Why Focus on DIPG?

As parents learning about DIPG when our son was diagnosed, we were shocked that we had never heard of this deadly disease with no known causes or cures. It is both outrageous - and true - that there have been NO proven treatments developed for DIPG over the last 30+ years.


DIPG is a very difficult puzzle to solve for many reasons:

It’s "RARE"

While considered rare, ~250 previously healthy children diagnosed each year in the US feels like too many when the certain outcome is death. Still, it cannot compete with high-profile pervasive cancers for attention and funding.


The tumor grows and spreads aggressively. The average lifespan for kids diagnosed with DIPG is 6-12 months. 6 months. That doesn't leave a lot of time for trial and absolutely no room for error.


The disease doesn't form as a solid lump that can be surgically removed but rather as spread out clusters of cancerous cells located in the central stem where every single brain signal travels through.


Children diagnosed with the disease are often pumped with steroids to manage the swelling effects of radiation.

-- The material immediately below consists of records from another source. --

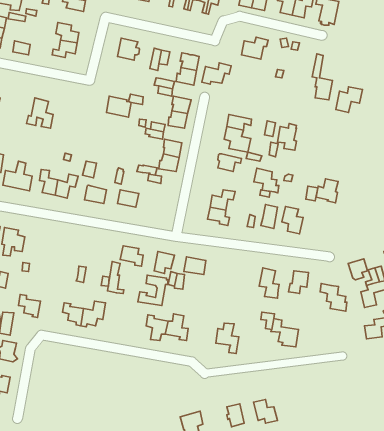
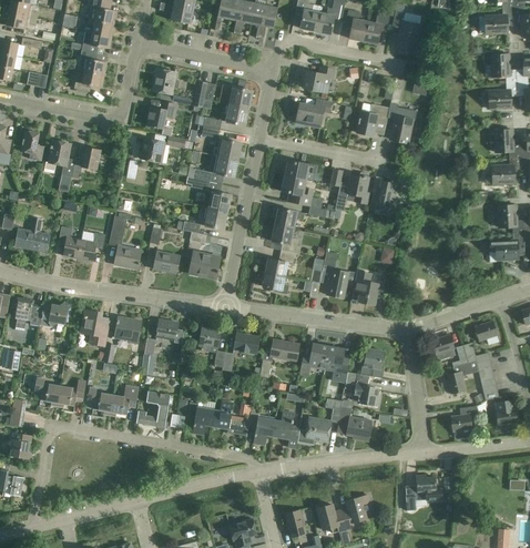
building: none -> [81,30,112,52]
building: [202,63,231,84] -> [295,99,330,124]
building: none -> [146,101,176,128]
building: [336,87,362,112] -> [356,104,388,135]
building: none -> [21,130,44,161]
building: none -> [72,146,100,179]
building: [254,168,279,193] -> [271,224,300,254]
building: [316,179,338,203] -> [370,180,397,209]
building: none -> [188,251,220,275]
building: none -> [40,302,68,326]
building: none -> [80,308,106,345]
building: none -> [115,316,141,343]
building: none -> [259,338,299,377]
building: none -> [299,343,328,375]
building: [138,275,168,306] -> [135,390,172,427]
building: [320,284,347,311] -> [346,372,378,405]
building: none -> [57,379,85,406]
building: none -> [248,412,274,444]
building: none -> [297,417,332,444]
building: none -> [405,475,442,510]
building: none -> [342,496,366,529]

Kids with DIPG are often bloated, cross-eyed, unable to walk, talk, eat, speak, etc. Regardless of our best human intentions, it is often hard to witness a child suffering in this way.

It’s likely to be THE KEY

As one of the toughest cancers to beat, there has been much scientific speculation that finding a cure for DIPG could unlock important answers for all other cancers. That's why many researchers believe it to be the HOMERUN cure.